リクナビを運営するリクルートキャリア(東京・千代田)が学生の同意を得ずに「内定辞退率」の予測を企業に販売していた問題で、26日に小林大三社長が問題発覚後初めて会見し「学生への配慮が欠けていた」などと釈明した。情報管理のずさんさや発覚後の対応への学生の不信感は強い。就活ビジネスを一大産業に育ててきた同社の根幹が揺らいでいる。
小林社長は「わたしたちへの信頼は失墜しており、事業存続そのものに関わるレベルである」と危機感をあらわにした。その上で2020年1月をめどに新卒事業の経営体制を変更すると明言したが、具体的なビジネスモデルは明らかにしなかった。社長自身の辞任も否定した。
同社はリクナビに登録した学生の閲覧履歴を人工知能(AI)で分析し、それぞれの選考や内定を辞退する確率を5段階で予測するサービス「リクナビDMPフォロー」を2018年3月に提供を開始。トヨタ自動車など38社と契約した。
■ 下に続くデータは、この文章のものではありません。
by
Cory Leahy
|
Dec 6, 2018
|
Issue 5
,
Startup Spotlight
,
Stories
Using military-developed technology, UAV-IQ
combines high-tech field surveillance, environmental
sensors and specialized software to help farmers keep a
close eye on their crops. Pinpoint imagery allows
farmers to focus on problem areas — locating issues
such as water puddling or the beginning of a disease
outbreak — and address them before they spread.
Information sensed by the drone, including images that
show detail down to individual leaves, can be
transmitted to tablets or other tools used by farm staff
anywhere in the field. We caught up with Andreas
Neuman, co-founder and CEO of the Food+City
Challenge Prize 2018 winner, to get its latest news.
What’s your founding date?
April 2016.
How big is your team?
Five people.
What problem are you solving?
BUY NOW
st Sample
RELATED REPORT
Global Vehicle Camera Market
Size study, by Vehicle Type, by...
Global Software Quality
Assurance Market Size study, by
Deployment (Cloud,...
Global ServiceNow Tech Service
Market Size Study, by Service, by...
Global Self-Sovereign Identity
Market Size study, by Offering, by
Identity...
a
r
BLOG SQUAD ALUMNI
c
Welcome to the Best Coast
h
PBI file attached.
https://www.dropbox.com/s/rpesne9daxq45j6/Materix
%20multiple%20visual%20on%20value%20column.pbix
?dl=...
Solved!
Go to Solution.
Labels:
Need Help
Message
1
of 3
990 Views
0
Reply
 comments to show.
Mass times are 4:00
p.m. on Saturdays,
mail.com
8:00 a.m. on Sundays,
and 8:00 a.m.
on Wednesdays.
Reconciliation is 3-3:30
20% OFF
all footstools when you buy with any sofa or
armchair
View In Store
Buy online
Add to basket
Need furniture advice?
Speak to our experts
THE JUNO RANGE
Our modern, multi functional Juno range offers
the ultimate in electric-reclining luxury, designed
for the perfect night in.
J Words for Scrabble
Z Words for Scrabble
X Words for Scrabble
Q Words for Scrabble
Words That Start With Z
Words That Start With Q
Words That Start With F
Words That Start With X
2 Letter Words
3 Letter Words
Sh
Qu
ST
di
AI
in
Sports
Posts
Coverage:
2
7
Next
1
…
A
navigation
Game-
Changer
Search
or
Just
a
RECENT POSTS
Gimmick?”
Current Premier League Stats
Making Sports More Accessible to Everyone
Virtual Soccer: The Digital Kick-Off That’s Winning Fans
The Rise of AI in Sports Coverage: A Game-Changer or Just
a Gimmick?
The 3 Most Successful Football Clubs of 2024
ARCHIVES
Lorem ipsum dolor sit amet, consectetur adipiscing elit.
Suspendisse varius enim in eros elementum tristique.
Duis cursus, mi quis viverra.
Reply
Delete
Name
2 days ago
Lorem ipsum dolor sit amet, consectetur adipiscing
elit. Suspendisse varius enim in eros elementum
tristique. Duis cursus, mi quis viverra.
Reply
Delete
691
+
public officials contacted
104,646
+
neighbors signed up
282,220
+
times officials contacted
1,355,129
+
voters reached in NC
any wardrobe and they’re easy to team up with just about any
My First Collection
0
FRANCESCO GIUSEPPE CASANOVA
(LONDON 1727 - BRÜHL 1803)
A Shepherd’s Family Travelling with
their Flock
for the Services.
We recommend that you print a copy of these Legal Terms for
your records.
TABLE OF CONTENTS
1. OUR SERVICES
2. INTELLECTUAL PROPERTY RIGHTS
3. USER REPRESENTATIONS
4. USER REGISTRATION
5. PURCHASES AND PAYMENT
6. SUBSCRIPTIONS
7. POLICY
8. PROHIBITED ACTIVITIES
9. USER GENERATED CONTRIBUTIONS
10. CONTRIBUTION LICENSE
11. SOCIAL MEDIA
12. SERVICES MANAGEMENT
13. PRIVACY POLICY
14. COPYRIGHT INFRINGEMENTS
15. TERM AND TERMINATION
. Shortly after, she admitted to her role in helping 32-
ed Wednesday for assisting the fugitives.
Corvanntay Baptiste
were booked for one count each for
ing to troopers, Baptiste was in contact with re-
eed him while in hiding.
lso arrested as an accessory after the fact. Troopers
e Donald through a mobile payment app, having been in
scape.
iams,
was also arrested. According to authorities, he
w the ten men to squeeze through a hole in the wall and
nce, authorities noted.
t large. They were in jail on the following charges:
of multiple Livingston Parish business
個人情報とひも付いた内定辞退率は企業が学生を選考する上での合否を判断する材料になりうる。これについて小林社長は「これまでの調査では合否判定に使った企業はない」と弁明した。しかし契約企業に対し監査のような詳細な調査は実施していないため、合否判定への利用が「なかったとは言い切れない」とも話し不信感を残した。
会見は政府の個人情報保護委員会が同日、リクルートキャリアに是正を求める勧告を出したことを受けて開かれた。同サービスについて同社は、7月31日に一時休止を決定、8月4日には廃止を決定したが、問題発覚後3週間以上たっても会見は開かなかった。
同委員会は約8千人の利用者のデータを同意を得ずに第三者に提供したことなどが、個人情報保護法違反にあたると判断した。個人情報の取り扱い方法の改善に向け組織の見直しと再発防止策について9月30日までの報告を求めた。
学習院大4年の男子学生は「データが合否の判断に使われた可能性は十分ある。データが実際にどのように扱われていたか具体的に公表すべきだ」と話した。学生が安心して利用できる環境が整わなくては、広告を出稿する企業の「リクナビ離れ」も進む可能性がある。